晶界相调控多晶MgAl2O4陶瓷晶界断裂韧性的内在作用机制研究

Low fracture toughness of transparent polycrystalline MgAl2O4 and its variation across bulk sample limit its bulk performance as an important structural and optical ceramic material. It has been hypothesized that grain boundary complexion transition has a significant effect on grain boundary fracture toughness, and therefore affects the bulk mechanical response of MgAl2O4. Three trusts make up the proposal, which include the exploitation of grain boundary complexion in MgAl2O4, the quantification of grain boundary fracture toughness, and the establishment of correlation between grain boundary complexion transition and grain boundary fracture toughness. A highly integrated experimental program is proposed to meet these goals. Firstly, grain boundary structure and chemistry will be characterized via atomic-scale aberration corrected electron microscopy with electron lost spectroscopy, and Auger electron microscopy, and the grain boundary complexions in MgAl2O4 will be classified based on Dillon-Harmer complexion model. The results will be linked with processing condition variations resulted from preferential vaporization of MgO during sintering, reducing sintering atmosphere, and the amount and distribution of residual LiF sintering aiding. Secondly, single grain boundary fracture toughness of MgAl2O4 will be studied via in situ TEM mechanical testing, and the effect of V shape notch geometry and micro-cantilever beam size on fracture toughness value will be quantified, too. Last but not the least, the effort will develop a correlation between grain boundary complexion transitions and grain boundary fracture toughness. The proposed work seeks to develop the database of grain boundary parameters, develop a fundamental understanding of the relationships between grain boundary structure-property-processing-performance, and harness this knowledge for mechanism-informed materials design through grain boundary engineering strategy.

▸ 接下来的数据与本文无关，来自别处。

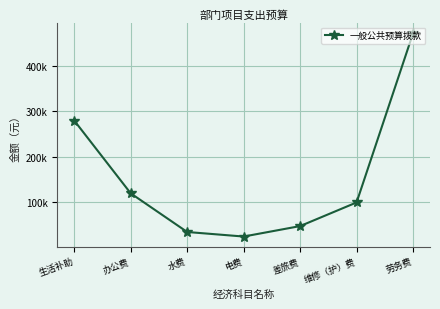

What position from the left is 办公费?

2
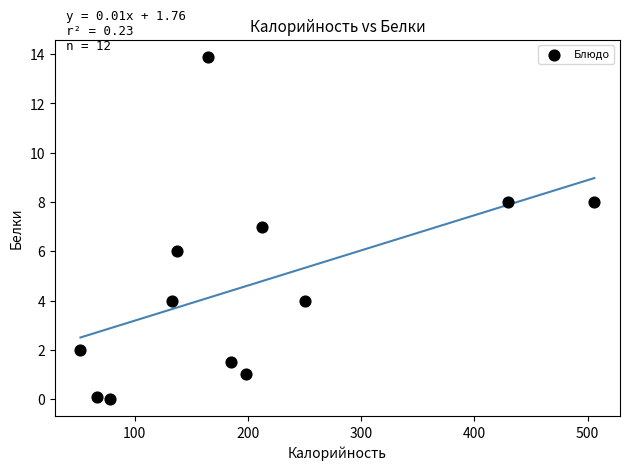

What is the average Y value?

4.6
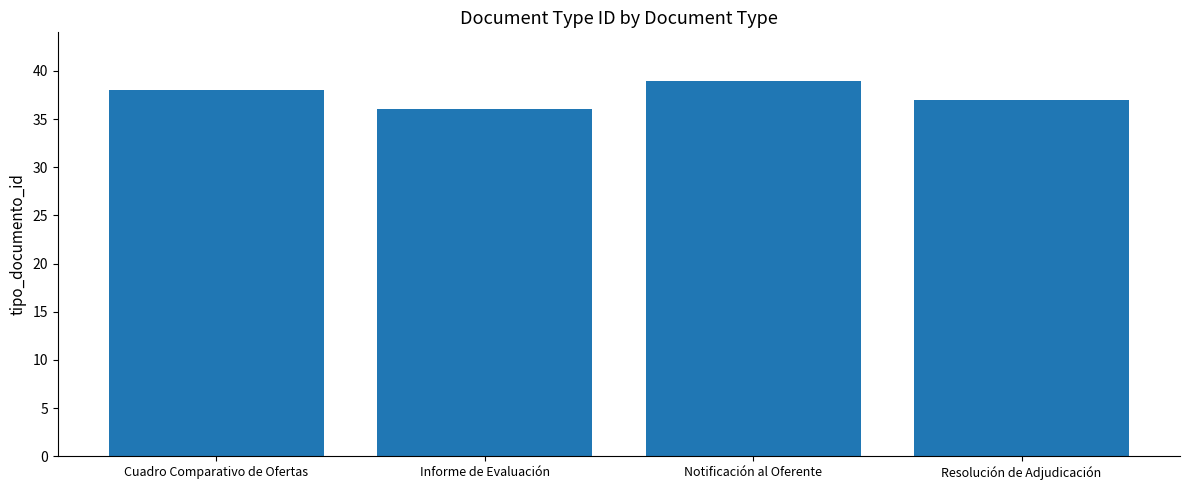

What is the change in value from Cuadro Comparativo de Ofertas to Resolución de Adjudicación?

-1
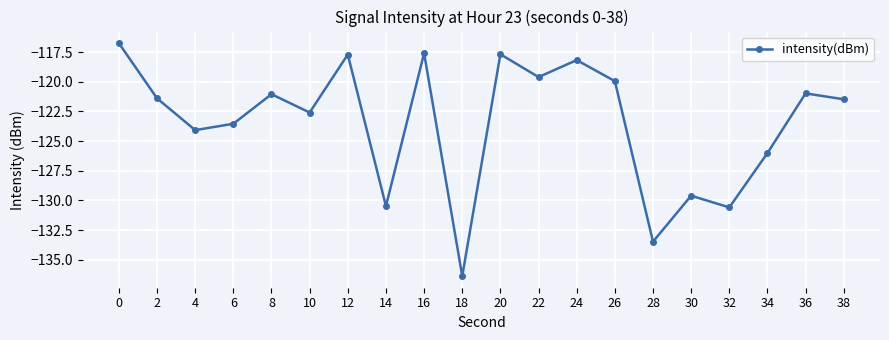

The chart shows a value of -60.2 at 20. True or false?

False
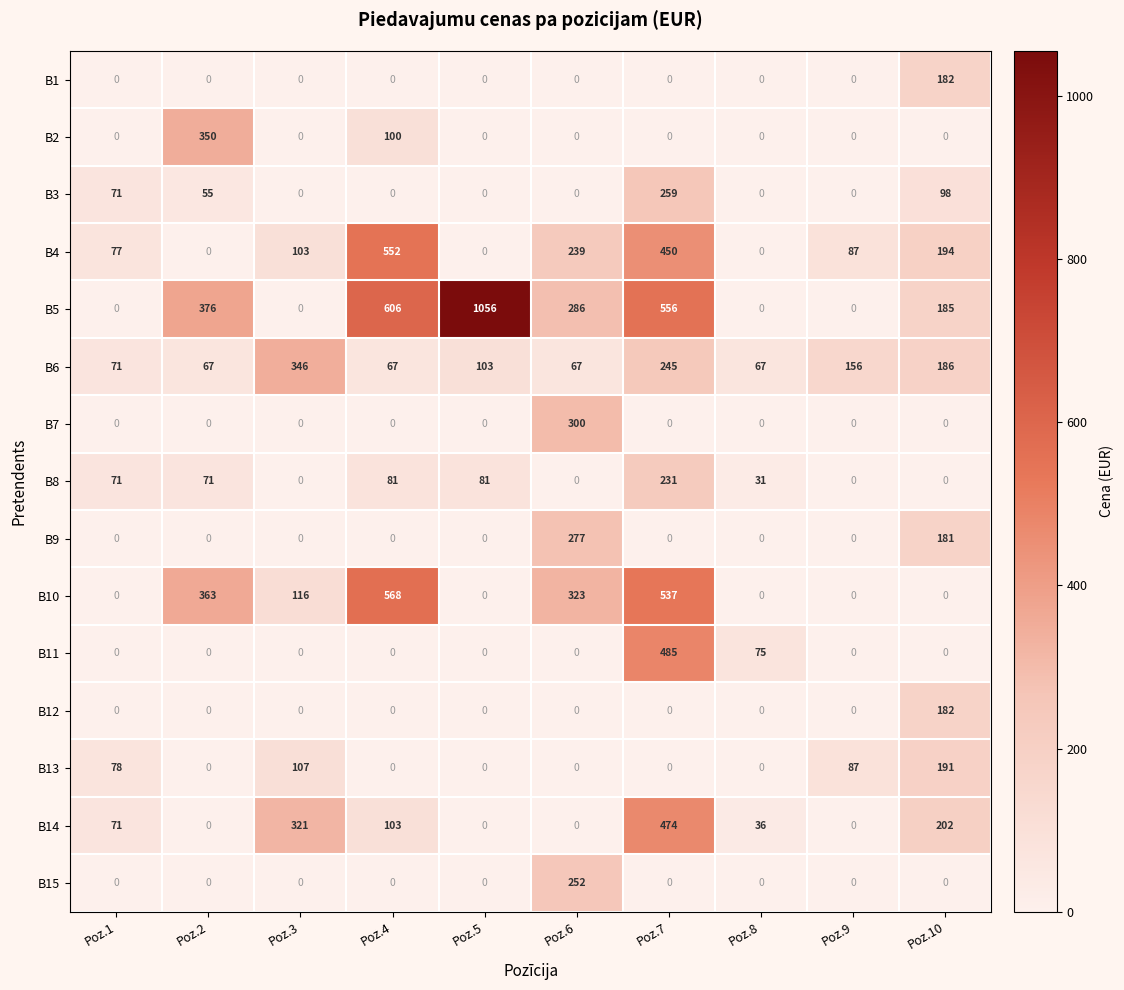

How many data points in B3 are above 0?

4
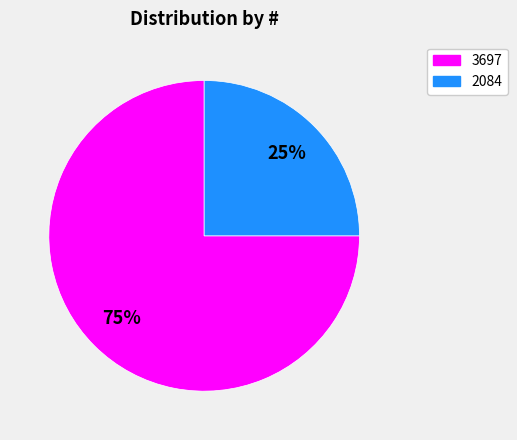

Is there any slice that represents more than half of the pie?

Yes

多晶透明MgAl2O4陶瓷是重要的光学和结构材料，脆性大且力学性能离散度高的特点，限制了其作为关键部件的服役安全性和可靠性。通过晶界结构调控晶界力学性能是改善多晶MgAl2O4力学性能的一种有效途径。本课题拟探索制备过程中组分配比、气氛、烧结剂等因素对晶界化学组分和晶界2D原子结构的综合影响，系统研究具有复杂晶界结构的多晶MgAl2O4二元陶瓷体系中存在的新晶界相类型，提出适用于多晶MgAl2O4二元陶瓷体系的新晶界相模型。利用基于透射电镜的原位微米悬臂梁断裂法研究多晶MgAl2O4中单个晶界的断裂韧性，优化悬臂梁测试法中的切口和样品尺寸等影响因素，建立MgAl2O4晶界相类型与晶界断裂韧性的对应关系。最终，通过上述研究，阐明晶界相类型对MgAl2O4晶界断裂韧性的影响规律，揭示晶界相调控晶界断裂韧性的原子键合作用机制，为利用晶界工程策略改善MgAl2O4力学性能提供理论依据和技术参考。

纳米多晶陶瓷块体具有脆性大且力学性能离散度高的特点，限制了其作为关键部件的服役安全性和可靠性。利用原位透射电镜平台研究陶瓷材料的微观力学性能并阐明背后的演变机制，对于进一步优化材料材料在极端环境的服役性能至关重要。完成了以下研究目标：（I）通过纳米柱压缩实验，发现高压放电等离子体烧结法制备的纳米氧化钇稳定氧化锆陶瓷的屈服强度先随着晶粒尺寸的减小而增加，到达临界尺寸后屈服强度随着晶粒惠存的减小而增大，这被用来系统地评估氧化钇稳定氧化锆纳米陶瓷材料在室温下的霍尔-佩奇效应和反霍尔-佩奇效应。结合纳米柱压缩实验与原位电子衍射结果，证明材料的软化的开始伴随着每单位应变的晶体旋转量的增加，表明材料变形机制的改变。（II）进一步的，我们开发了一种结合数字图像关联（DIC）和粒子跟踪（PT）的实验方法，用于表征二氧化硅在TEM中的微尺度变形。为了验证在TEM中使用DIC和PT的可行性，使用聚焦离子束（FIB）加工了二氧化硅微米梁样品，应用DIC和PT从TEM图像中测量微米梁在加载和蠕变过程中的原位位移。这两种测量方法的结果互相吻合且与位移测量结果一致。